**Excerpted records:**

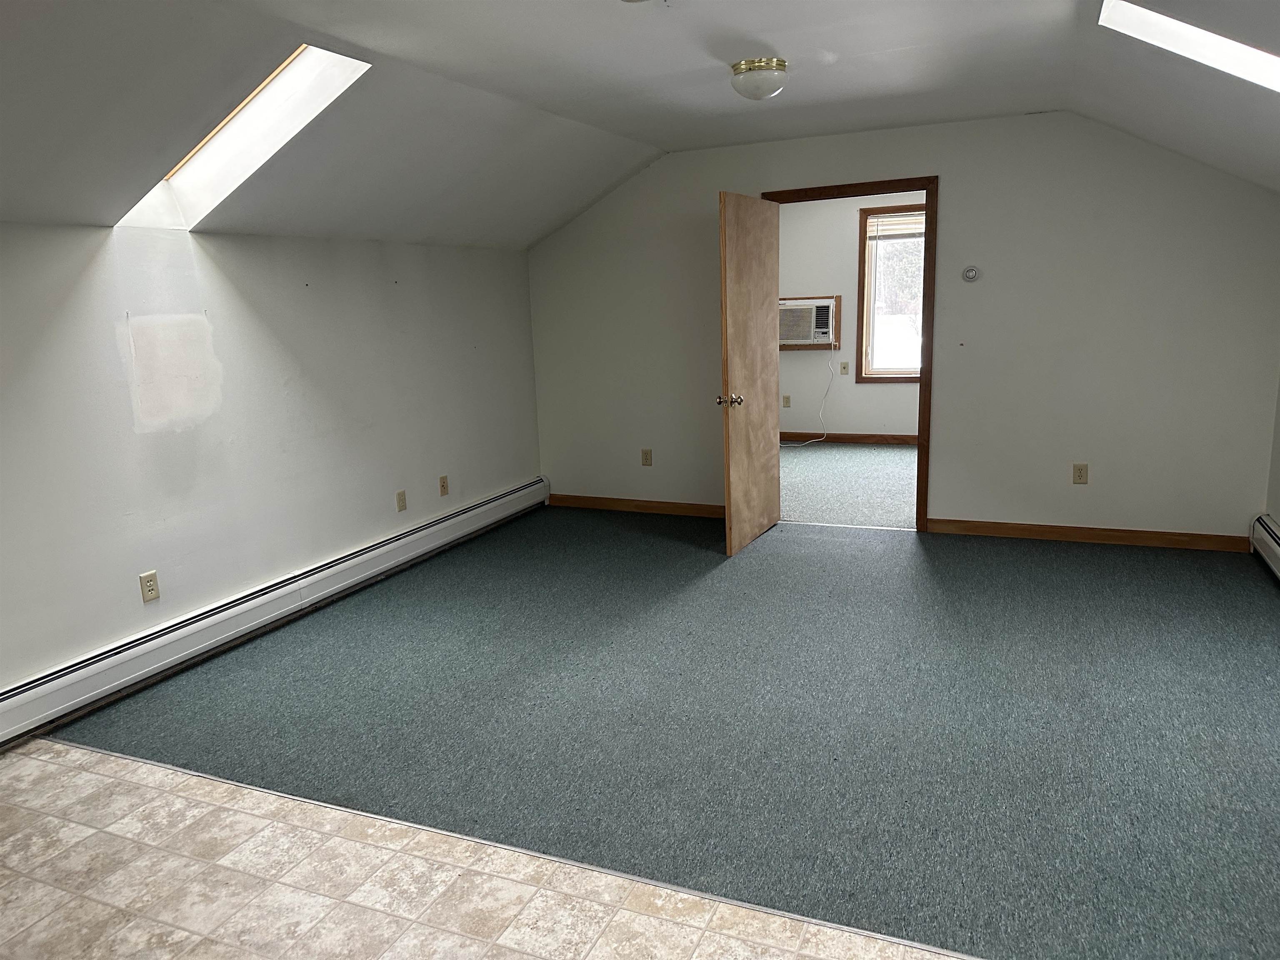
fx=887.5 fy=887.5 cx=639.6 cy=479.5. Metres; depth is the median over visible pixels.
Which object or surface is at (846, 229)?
far room wall
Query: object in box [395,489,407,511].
wall outlet
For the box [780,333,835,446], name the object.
power cord
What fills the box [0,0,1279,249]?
ceiling
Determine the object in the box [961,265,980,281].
thermostat
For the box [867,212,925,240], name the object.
window blind
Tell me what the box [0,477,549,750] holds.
baseboard heater
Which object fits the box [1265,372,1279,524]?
right wall
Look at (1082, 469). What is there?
wall socket
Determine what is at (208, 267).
left wall
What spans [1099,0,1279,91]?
skylight
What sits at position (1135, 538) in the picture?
baseboard
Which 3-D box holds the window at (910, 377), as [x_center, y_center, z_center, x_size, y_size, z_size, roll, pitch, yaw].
[2.527,-1.673,8.053,1.052,1.623,0.152,3,13,23]
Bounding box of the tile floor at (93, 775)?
[0,738,970,959]
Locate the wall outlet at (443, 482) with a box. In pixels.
[438,474,449,495]
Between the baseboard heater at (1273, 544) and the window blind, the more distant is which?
the window blind
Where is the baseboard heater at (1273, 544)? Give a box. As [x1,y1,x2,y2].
[1249,513,1279,582]
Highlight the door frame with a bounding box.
[763,176,939,534]
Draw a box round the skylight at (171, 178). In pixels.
[112,42,374,230]
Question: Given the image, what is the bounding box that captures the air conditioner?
[778,295,839,346]
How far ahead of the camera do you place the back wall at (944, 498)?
5.06 m
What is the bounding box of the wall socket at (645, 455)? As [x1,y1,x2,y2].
[640,447,653,466]
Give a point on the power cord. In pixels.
(822, 404)
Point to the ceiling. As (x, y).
(891, 46)
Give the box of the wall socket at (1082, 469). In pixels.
[1072,462,1088,484]
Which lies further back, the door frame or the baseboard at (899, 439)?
the baseboard at (899, 439)
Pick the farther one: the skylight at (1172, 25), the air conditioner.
the air conditioner
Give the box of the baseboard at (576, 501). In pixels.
[548,493,725,517]
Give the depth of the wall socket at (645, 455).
6.11 m
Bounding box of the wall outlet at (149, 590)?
[138,570,159,602]
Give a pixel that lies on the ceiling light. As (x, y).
(775, 66)
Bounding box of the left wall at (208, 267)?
[0,221,541,716]
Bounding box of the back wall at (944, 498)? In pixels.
[529,111,1279,545]
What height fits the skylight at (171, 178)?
0.649 m
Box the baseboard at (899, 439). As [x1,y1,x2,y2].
[780,431,917,444]
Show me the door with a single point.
(764, 421)
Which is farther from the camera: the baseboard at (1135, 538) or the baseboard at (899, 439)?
the baseboard at (899, 439)
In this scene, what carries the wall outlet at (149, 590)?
attached to the left wall at (208, 267)
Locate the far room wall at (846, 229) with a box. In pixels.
[781,189,926,440]
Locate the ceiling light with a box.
[729,56,788,100]
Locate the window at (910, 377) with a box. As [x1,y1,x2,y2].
[855,203,925,382]
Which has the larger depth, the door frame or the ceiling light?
the door frame
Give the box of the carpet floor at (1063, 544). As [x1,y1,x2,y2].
[37,502,1279,959]
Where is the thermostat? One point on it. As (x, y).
(971, 273)
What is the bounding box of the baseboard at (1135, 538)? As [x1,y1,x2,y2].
[924,517,1249,551]
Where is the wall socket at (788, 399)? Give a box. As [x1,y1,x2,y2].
[781,394,791,407]
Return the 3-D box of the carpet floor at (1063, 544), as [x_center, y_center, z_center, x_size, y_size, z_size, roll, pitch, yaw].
[0.751,0.719,4.019,6.014,0.103,4.520,3,13,23]
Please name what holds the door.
attached to the door frame
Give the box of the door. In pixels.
[718,191,781,558]
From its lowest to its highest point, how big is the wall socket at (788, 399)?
0.122 m
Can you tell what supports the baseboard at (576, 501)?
attached to the back wall at (944, 498)
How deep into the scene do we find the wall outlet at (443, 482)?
5.44 m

**Work order:** In the listing above, find the line containing "Can you tell" and please quote exactly that line through the last one, and no other lines.

**Solution below:**
Can you tell what supports the baseboard at (576, 501)?
attached to the back wall at (944, 498)
How deep into the scene do we find the wall outlet at (443, 482)?
5.44 m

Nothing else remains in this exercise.